- USING THE INFORMATION -
a: In the Android Intents explanation, shorten the paragraph that begins "Implicit Intents specify an action" into a brief bulleted list that keeps its main facts.
b: For each statement, decide whether the Android Intents explanation supports it. Answer yes or no and quote the deciding words. (i) Implicit Intents name a specific target component. (ii) The question is rated easy. (iii) text/plain is given as a suitable MIME type for a simple message.
c: Carry on the Android Intents explanation from its last sentence.

In Android, how can your application perform actions such as sending an email by reusing functionality provided by other installed applications?

Difficulty: Easy

Correct Answer: By using Intents, for example an implicit Intent with ACTION_SEND that the system resolves to an appropriate email application.

Explanation:


Introduction / Context:
Android encourages applications to share functionality by delegating certain tasks to other installed apps. Sending an email is a classic example: instead of building your own mail client, you can request that a mail app handle the action. This question tests whether you understand how implicit Intents enable this reuse of capabilities in a secure and user friendly way.


Given Data / Assumptions:

    • The application wants to perform an action such as sending email or sharing text.
    • Other installed applications already provide this functionality.
    • Android uses Intents as a communication mechanism between components.


Concept / Approach:
Implicit Intents specify an action to perform without naming a specific target component. For example, ACTION_SEND or ACTION_VIEW describes a general operation. The system Intent resolver matches this Intent against all Activities that declare compatible intent filters in their manifests. The user can then choose which application to use if more than one matches. This pattern lets your app offload work like sending email to specialized apps while keeping permissions and responsibilities clearly separated.


Step-by-Step Solution:
Step 1: Construct an Intent with an action such as ACTION_SEND and include extras like email address, subject, and body.Step 2: Set the MIME type appropriately, for example text/plain for a simple message.Step 3: Call startActivity with Intent.createChooser so that the user can pick an installed email or messaging application.Step 4: The system presents a chooser dialog listing apps that can handle the Intent based on their declared intent filters.Step 5: The selected application opens with the email populated, allowing the user to review and send it. This process is exactly what option A describes.

Stored data:
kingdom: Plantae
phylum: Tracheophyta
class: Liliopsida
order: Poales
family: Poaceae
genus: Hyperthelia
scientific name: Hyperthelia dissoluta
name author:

- SET OF ANSWERS -
a:
- Implicit Intents state an action without naming a specific target component.
- ACTION_SEND or ACTION_VIEW, for example, describes a general operation.
- The system Intent resolver matches the Intent against all Activities whose manifests declare compatible intent filters.
- If more than one app matches, the user chooses which one to use.
- This lets an app hand off work like sending email to specialized apps while keeping permissions and responsibilities clearly separated.

b:
(i) No: "Implicit Intents specify an action to perform without naming a specific target component."
(ii) Yes: "Difficulty: Easy"
(iii) Yes: "Set the MIME type appropriately, for example text/plain for a simple message."

c:
Verification / Alternative check:
Android documentation and sample code show sharing patterns that use implicit Intents instead of tight coupling. They do not recommend copying code from other apps or modifying manifests at runtime. Testing on a real device further confirms that ACTION_SEND Intents launch appropriate email or messaging clients chosen by the user.


Why Other Options Are Wrong:
Option B is incorrect because applications are packaged separately and copying code from other apps is not supported or legal in normal development. Option C is wrong since AndroidManifest.xml is not editable at runtime and cannot be used to inject code into other apps. Option D is invalid because subclassing Activity from another app package does not cause your code to run inside that app, and package boundaries remain enforced by the system.


Common Pitfalls:
Developers sometimes hard code a particular email package name, which reduces flexibility and may break if that app is not installed. Another mistake is forgetting to handle the case where no email capable application is present. Using implicit Intents and graceful fallback logic ensures that your application degrades nicely while maintaining a good user experience.


Final Answer:
By using Intents, for example an implicit Intent with ACTION_SEND that the system resolves to an appropriate email application.